YOUR INSTRUCTIONS —
In the thread on VALI demuxing, which two operations does rcode6 say PyNvVideoCodec doesn't do?

== TEXT UNDER STUDY

Demuxer/DecodeSurfaceFromPacket coming back at some point?

rcode6 commented 4 months ago

Thank you so much for keeping this project going as VALI!

I'm currently using VPF in my project and was working on swapping over to VALI, but it looks like you've removed demuxing into packets & decoding from packets. Is that something you'd consider adding back in at some point? It's currently a large part of my processing pipeline.

RomanArzumanyan commented 3 months ago

Hi @rcode6

For now VALI doesn’t support demuxing.

I understand it’s usefulness for advanced users but unfortunately it leaves too many ways to e. g. break decoder internal state with seek to particular packet or to overflow vRAM when sending packets with multiple frames in each but receiving frames one by one.

I’m not against the whole demuxing idea, I just don’t have clear understanding of how to do it right. BTW can it be done with something like PyAV? Muxing isn’t computationally expensive and it doesn’t have HW support anyway, so any other alternatives to VALI may be just as good.

rcode6 commented 3 months ago

Hi @RomanArzumanyan,

You're right that demuxing can be done with other libraries, but my goal is to still have the latter parts of the pipeline all on the GPU: decoding, pixel format conversions & resizing. That's a bit harder to manage. PyAV does demux into packets, but decoding always ends up on the cpu. And Nvidia's spinoff of VPF, PyNvVideoCodec doesn't do surface conversions or resizing.

I completely respect your decision to keep it simpler for users though! Would love it if you'd consider otherwise, since it's already happening behind the scenes.

I think, from reading PyNvVideoCodec's very sparse documentation, that they do support dlpack, so maybe I can use PyNvVideoCodec for demuxing & decoding, then use from_dlpack to jump into VALI for the rest of the work.

RomanArzumanyan commented 3 months ago

Hi @rcode6

Could you share your demux / decode use case? As far as I understand, the only difference between builtin and standalone modes in PyNvCodec was the ability to extract elementary stream and seek through the packets.

====
== DATA

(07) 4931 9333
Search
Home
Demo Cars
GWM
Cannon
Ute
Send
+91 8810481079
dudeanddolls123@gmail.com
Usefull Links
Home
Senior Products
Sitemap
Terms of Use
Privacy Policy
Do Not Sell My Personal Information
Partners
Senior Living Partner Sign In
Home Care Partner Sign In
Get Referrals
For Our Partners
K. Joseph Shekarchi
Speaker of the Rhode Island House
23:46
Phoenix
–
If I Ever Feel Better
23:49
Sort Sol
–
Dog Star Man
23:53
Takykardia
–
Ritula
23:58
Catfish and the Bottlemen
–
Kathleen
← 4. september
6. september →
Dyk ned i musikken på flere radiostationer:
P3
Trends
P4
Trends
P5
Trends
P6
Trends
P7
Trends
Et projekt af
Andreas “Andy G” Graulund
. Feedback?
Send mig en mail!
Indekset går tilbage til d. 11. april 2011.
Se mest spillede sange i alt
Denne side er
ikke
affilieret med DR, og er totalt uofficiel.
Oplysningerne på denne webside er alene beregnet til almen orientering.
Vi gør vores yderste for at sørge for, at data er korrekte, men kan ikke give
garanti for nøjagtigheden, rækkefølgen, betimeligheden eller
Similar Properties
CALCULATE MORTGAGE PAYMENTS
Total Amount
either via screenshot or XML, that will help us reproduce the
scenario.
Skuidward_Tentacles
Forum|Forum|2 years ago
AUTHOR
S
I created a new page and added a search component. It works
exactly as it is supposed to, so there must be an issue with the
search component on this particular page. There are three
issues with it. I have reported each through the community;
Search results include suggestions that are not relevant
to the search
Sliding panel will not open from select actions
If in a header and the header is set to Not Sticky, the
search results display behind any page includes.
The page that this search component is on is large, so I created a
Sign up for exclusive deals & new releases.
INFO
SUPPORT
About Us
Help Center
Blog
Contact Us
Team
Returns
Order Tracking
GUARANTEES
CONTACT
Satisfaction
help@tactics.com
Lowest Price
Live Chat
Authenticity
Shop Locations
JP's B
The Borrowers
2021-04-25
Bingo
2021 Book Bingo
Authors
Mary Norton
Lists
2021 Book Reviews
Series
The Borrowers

====

TASK SOLUTION —
Surface conversions and resizing.